Ну еще бы они не удивительные, учитывая наши, мягко говоря, недружественные взаимоотношения с патриархом Константином. Он уже через месяц после начала шоу порывался предать меня анафеме, но, поскольку я не являюсь ни ересиархом, ни лжеучителем, ни раскольником, ни даже повстанцем или узурпатором, пришлось бедолаге обойтись отлучением меня от церкви. Только к тому моменту шибко верующие с Роксаны уже разбежались, и мне на заскоки патриарха было пофигу-у-у-у…
Нет, человек я вообще-то верующий, – вот без бздо, чес слово, – но не воцерковленный, да к тому же убежденный антиклерикал. Наверное, слишком хорошо историю знаю, представляю себе, что бывает со странами, где первую скрипку начинают играть священники. Чистых, светлых людей, которые желают нести своей пастве проповедь, строить духовное, моральное общество любящих друг друга сограждан – просто так любящих, со всеми их недостатками, от чистого сердца, а не по велению свыше и не под страхом вечных мук, – моментально оттирают на вторые, третьи, а затем очень быстро и десятые – двадцатые роли всевозможные борцуны за «посконный лад» да «вечные ценности», ханжи, фарисеи, люди злобные и недалекие. Стоны и скрежет зубовный, крики об упадке, нравственной распущенности, преследование инаковости, свободо-, здраво-, а потом и просто мыслия, игра на низменных чувствах охлоса, поиск врагов действительных или мнимых и их полное, беспощадное уничтожение, террор, постоянный страх показаться недостаточно твердым в вере, упадок научной и культурной мысли, полное неприятие другой точки зрения – вот методы, вот средства их, людей, которые не живут сами и не желают дать жить другим. И чем темнее небеса от дымов аутодафе, чем чернее страх простых людей – тем больше их власть и тем больше власти им хочется. А для этого нужны новые враги, новые гекатомбы жертв, нужны поступки, да такие, от которых черти в аду креститься принимаются. Полный запрет мирских радостей, полное подавление воли паствы – вот их метод и вот их цель.

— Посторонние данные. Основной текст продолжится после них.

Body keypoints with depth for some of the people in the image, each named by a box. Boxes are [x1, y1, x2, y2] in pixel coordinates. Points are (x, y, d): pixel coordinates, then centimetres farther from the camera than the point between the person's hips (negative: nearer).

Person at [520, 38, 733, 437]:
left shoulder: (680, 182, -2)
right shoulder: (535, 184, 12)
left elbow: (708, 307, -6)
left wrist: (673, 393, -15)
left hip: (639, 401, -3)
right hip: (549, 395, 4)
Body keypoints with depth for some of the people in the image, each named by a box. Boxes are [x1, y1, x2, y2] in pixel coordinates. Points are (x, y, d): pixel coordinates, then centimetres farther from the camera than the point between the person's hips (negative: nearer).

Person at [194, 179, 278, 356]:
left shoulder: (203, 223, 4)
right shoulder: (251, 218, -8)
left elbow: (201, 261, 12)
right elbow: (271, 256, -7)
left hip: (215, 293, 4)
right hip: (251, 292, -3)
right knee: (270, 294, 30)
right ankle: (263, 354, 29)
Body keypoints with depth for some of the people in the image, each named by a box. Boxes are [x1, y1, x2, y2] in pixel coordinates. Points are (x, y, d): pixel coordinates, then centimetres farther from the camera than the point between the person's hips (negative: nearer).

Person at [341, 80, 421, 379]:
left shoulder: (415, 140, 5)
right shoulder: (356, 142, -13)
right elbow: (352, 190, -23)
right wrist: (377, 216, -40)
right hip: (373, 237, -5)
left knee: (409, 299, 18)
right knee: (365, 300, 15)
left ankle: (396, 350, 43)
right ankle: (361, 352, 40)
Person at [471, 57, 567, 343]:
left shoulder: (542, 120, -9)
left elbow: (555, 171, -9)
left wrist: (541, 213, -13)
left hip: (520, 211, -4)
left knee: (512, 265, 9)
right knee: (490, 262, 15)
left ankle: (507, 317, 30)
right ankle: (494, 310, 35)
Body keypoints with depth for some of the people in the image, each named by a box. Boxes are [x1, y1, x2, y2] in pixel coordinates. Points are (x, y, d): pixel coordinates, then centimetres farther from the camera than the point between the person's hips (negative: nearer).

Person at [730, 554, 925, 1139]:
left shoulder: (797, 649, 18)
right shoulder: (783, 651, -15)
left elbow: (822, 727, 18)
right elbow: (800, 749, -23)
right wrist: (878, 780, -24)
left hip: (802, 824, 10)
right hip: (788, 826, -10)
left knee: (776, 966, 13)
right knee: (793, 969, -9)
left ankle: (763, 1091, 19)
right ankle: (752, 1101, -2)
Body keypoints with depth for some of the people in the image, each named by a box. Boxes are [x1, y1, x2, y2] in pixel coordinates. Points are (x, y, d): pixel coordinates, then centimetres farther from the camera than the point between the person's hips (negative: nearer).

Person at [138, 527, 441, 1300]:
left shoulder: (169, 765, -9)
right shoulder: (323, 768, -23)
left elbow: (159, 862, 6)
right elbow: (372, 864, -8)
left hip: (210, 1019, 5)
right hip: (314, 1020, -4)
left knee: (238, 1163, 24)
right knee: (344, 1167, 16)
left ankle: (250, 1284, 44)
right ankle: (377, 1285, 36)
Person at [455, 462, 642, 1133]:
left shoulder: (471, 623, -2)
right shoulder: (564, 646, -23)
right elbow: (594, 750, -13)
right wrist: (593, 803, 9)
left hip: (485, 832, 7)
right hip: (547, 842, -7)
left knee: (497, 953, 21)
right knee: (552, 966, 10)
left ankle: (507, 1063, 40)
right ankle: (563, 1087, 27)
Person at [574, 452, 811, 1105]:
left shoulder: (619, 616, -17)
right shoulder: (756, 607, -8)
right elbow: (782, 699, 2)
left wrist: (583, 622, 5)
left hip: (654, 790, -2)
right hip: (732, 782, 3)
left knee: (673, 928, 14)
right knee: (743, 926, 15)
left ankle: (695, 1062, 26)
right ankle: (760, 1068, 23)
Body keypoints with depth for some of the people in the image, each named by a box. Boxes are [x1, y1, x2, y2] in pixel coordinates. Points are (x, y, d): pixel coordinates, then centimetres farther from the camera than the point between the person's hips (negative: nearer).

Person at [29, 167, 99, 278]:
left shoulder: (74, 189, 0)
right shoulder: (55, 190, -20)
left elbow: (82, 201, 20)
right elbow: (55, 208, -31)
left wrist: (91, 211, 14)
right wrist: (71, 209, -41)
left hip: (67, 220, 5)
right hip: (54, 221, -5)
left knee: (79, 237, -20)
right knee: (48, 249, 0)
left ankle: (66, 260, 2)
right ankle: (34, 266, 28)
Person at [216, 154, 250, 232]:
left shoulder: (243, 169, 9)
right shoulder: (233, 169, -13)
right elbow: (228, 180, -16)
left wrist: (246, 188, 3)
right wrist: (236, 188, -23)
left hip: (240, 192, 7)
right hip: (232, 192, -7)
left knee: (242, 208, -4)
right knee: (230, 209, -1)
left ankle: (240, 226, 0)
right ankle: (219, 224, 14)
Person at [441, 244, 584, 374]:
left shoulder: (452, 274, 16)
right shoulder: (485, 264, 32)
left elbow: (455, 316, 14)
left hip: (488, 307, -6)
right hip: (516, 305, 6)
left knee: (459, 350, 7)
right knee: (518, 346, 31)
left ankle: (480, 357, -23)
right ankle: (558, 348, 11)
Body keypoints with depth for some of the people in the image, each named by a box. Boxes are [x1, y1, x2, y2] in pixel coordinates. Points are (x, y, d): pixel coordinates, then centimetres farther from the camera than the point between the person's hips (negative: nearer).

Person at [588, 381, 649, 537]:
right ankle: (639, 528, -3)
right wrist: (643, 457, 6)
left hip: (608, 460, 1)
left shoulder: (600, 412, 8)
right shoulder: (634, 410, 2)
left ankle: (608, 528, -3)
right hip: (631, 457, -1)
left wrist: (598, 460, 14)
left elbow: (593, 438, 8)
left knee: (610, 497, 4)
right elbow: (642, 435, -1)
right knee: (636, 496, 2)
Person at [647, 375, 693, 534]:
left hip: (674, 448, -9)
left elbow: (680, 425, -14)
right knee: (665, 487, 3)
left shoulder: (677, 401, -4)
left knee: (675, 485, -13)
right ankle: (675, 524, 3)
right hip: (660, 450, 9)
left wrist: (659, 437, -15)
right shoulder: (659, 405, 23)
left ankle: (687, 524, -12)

А начинается-то все, как правило, вполне невинно, с заботы о моральном и физическом здоровье нации. С кампаний по порицанию чрезмерно коротких юбок, ибо это разжигает похоть, с запретов на информацию, на знания, которые могут как-то шокировать детей и подростков (словно когда они станут юношами и девушками доселе прекрасный мир не шокирует их куда больше и сильнее своей грязью и чернотой, открывшейся сразу и во всей своей неприглядности), с мнимой заботы о непьющих и некурящих, с ограничений, запретов, указаний того, что морально, а что нет, с требований подчиняться замшелым догматам, будь ты хоть инородец, хоть сто раз атеист, с ограничений свобод, а проще говоря – с вытравливания у людей из черепушек мозгов, с поиска врагов общества и приписывания им всего, что только можно и нельзя, дабы запугать обывателя, сделать из него своего союзника, а потом – раба.